After Trump’s remarks strengthened the dollar, GBP/USD came under pressure, sliding from 1.3345 toward 1.3200s

    by VT Markets
    /
    Apr 2, 2026

    GBP/USD fell during the Asian session on Thursday, pulling back from a weekly high near 1.3345 and sliding to the mid-1.3200s. The move followed US President Donald Trump’s address, which helped the US dollar and ended a two-day rebound from a four-month low set on Tuesday.

    Trump repeated a 2–3 week deadline and warned of strikes on Iran’s energy infrastructure if no deal is reached. He said talks were going well, but Iran rejected that, while reports said the UAE is pushing for military action to reopen the Strait of Hormuz.

    Market And Technical Backdrop

    On Wednesday, GBP/USD rose about 0.6% and moved back above 1.3300 after trading below that level through late March. It remained below the January high near 1.3850 and under the 50-day and 200-day exponential moving averages near 1.3400 and 1.3350, after bouncing from a March low near 1.3150.

    The Stochastic RSI moved back towards overbought territory. Bank of England Governor Andrew Bailey said markets had moved too far in pricing rate rises, and noted earlier guidance pointed to one or two rate cuts in 2026 before the Iran crisis.
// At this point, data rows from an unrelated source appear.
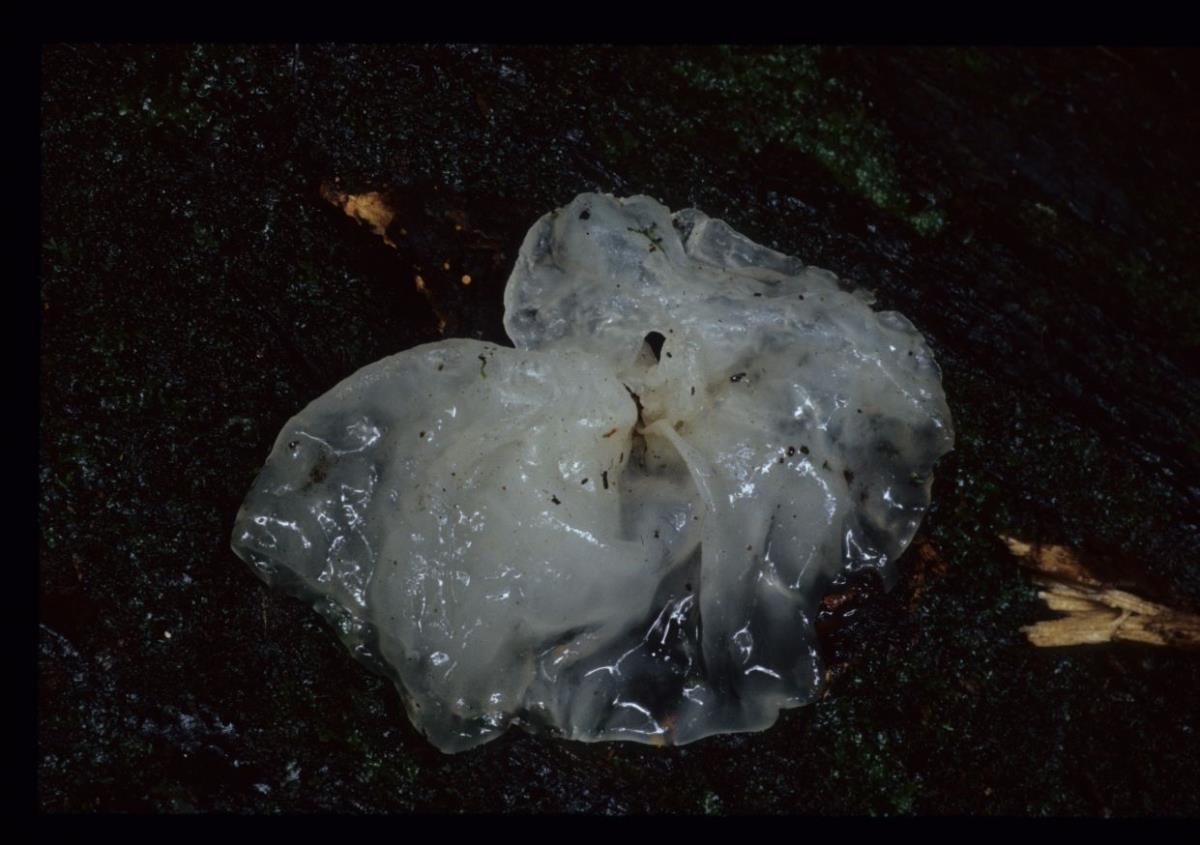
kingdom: Fungi
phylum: Basidiomycota
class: Tremellomycetes
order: Tremellales
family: Tremellaceae
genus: Tremella
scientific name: Tremella
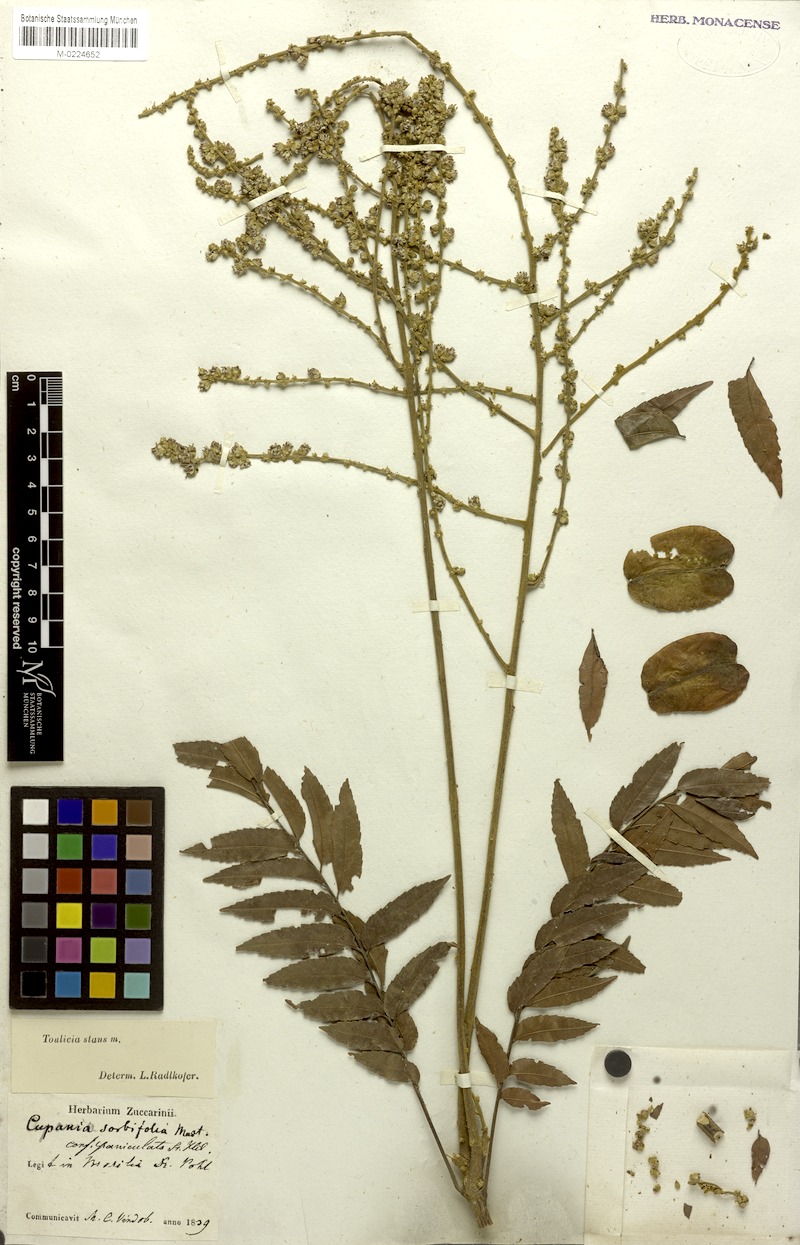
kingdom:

    Given the recent comments on Iran, the US Dollar is strengthening, creating a clear headwind for the Pound. We see the GBP/USD pair struggling to hold gains and falling back towards its March lows. This pressure is likely to persist as President Trump’s two-to-three-week deadline approaches, keeping markets on edge.

    This geopolitical tension is a recipe for high volatility in the currency markets. We saw a similar dynamic during the 2022 Ukraine conflict, when the British Pound Volatility Index (BPVIX) jumped by over 30% in a matter of weeks. Traders should therefore consider buying options to profit from expected price swings, as sudden news from the Middle East could cause sharp, unpredictable moves in either direction.

    Options And Event Risk Strategies

    With the Bank of England governor pushing back against rate hike expectations, there is little fundamental support for Sterling. This policy divergence strongly favors the US Dollar, especially in a risk-averse environment. Purchasing put options with strike prices below the March low of 1.3150 could be a prudent way to position for a further decline.

    The area between 1.3350 and 1.3400 represents significant technical resistance, reinforced by key moving averages. Selling out-of-the-money call spreads above this ceiling offers a way to generate income while betting that the pound’s upside is capped. This strategy benefits from both a falling price and time decay as the situation unfolds.

    We must also be prepared for the upcoming Good Friday Non-Farm Payrolls report from the US. A strong jobs number, such as the unexpected addition of over 353,000 jobs seen in January 2024, would further boost the dollar. This makes holding positions that benefit from volatility, like a long straddle, a compelling strategy heading into the data release.